Il 1961 è l’anno della svolta: Nereo Rocco viene ingaggiato dal Milan e da questo momento, per lui, si aprono i cancelli dell’Olimpo dei grandissimi. A più intervalli, alla guida dei rossoneri, il Paròn conquista tutto quello che c’è da conquistare, a livello nazionale ed europeo: fa suoi due scudetti, tre Coppe Italia, due Coppe dei Campioni (la prima è stata il primo trofeo continentale vinto da una squadra italiana), due Coppe delle Coppe e persino la prestigiosa Coppa Internazionale in una storica finale contro l’Estudiantes. Sotto la sua guida esplode il talento di Gianni Rivera, si afferma il portiere Cudicini e il calcio italiano raggiunge livelli altissimi, imponendosi a livello europeo come uno dei più belli ed appassionanti. Nel 1974 finì il suo idillio con la società rossonera e, dopo una breve e deludente esperienza con la Fiorentina e alcuni incarichi da direttore tecnico, Rocco lascia definitivamente il calcio nel 1977, lasciando dietro di sé una scia di successi senza eguali e l’immagine indelebile di un uomo paterno e carismatico, vera effigie del calcio italiano dal dopoguerra in avanti.

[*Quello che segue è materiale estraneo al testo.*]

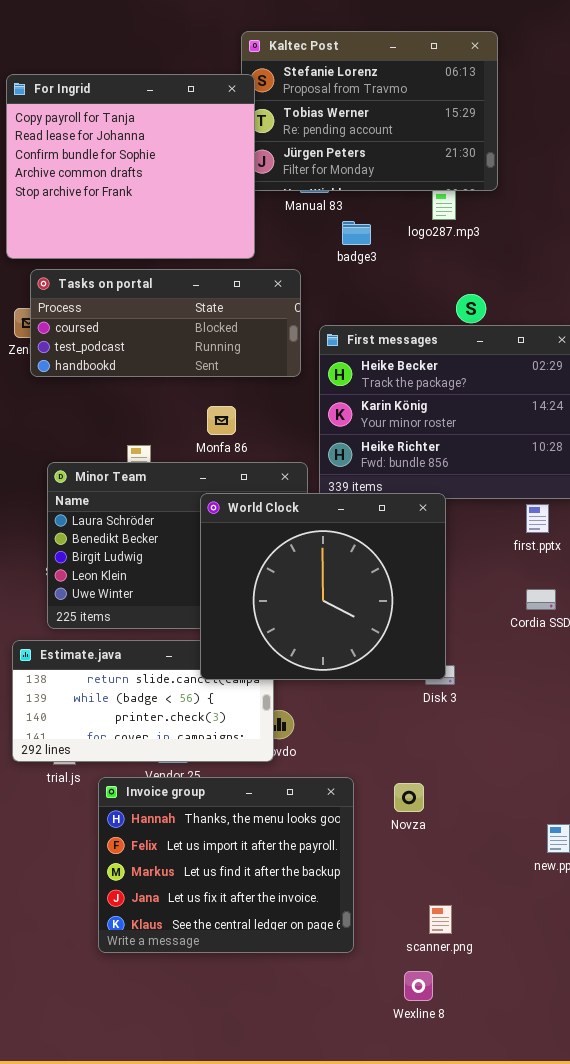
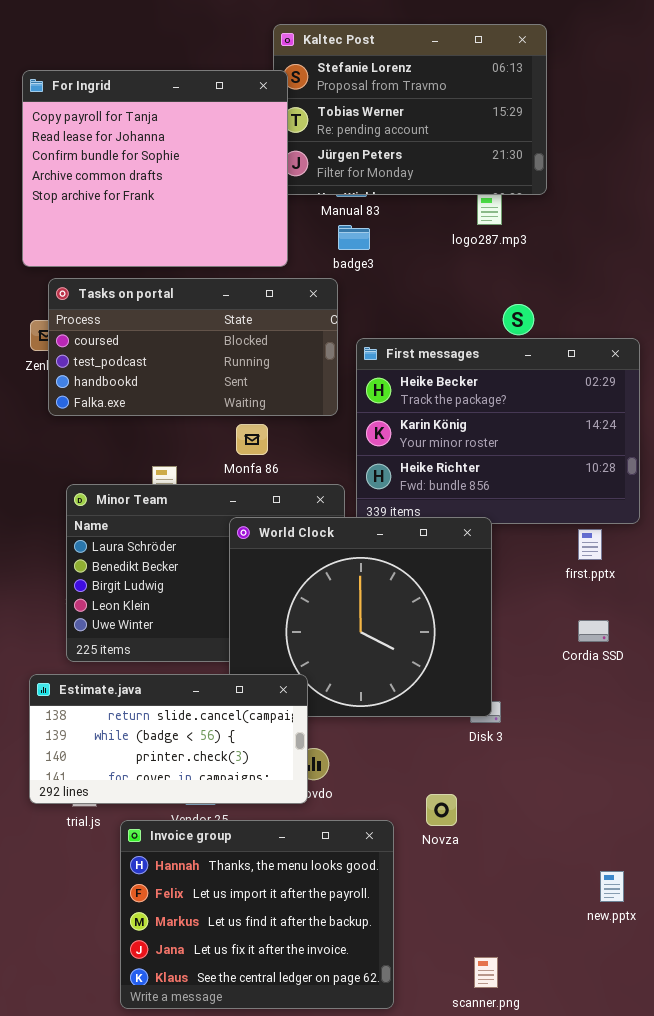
badge3: [342,221,371,245] -> [338,225,370,250], moved
Tasks on portal: [30,269,301,377] -> [48,278,338,416], resized
Estimate.java: [12,640,274,762] -> [29,674,308,804], raised
Novza: [394,783,424,812] -> [426,794,457,826], moved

Il Paròn si congedò dalla vita il 20 febbraio del 1979, nella sua Trieste, dopo una breve malattia. Aveva 67 anni. Il mondo del calcio salutava così uno dei suoi personaggi più eccentrici e rappresentativi, che tanto aveva dato all’immagine dell’Italia in questo sport. Gianni Brera gli dedicò uno storico articolo, inneggiando alla loro amicizia e allo stile particolare e colorito dell’allenatore, cercando, nel frattempo, di impedire alle lacrime di ostacolare il suo compito di ricordare ed omaggiare il vecchio Paròn.
Oggi, a trentatre anni di distanza, in occasione del centenario della nascita di Rocco, la sua città gli dedica una mostra, una dimostrazione di affetto e riconoscenza per chi, dall’alto del suo carisma e della sua sapienza, contribuì a far vivere momenti irripetibili alla squadra della sua città e a rendere immortale e simbolico il volto calcistico del suo paese. Una mostra fatta di oggetti ed immagini che lo ricordano e che parlano di lui e che, se ascoltati con attenzione, potrebbero indurre, per un momento, i commossi spettatori a rivivere ricordi ed emozioni, vecchie, polverose ma ugualmente incancellabili.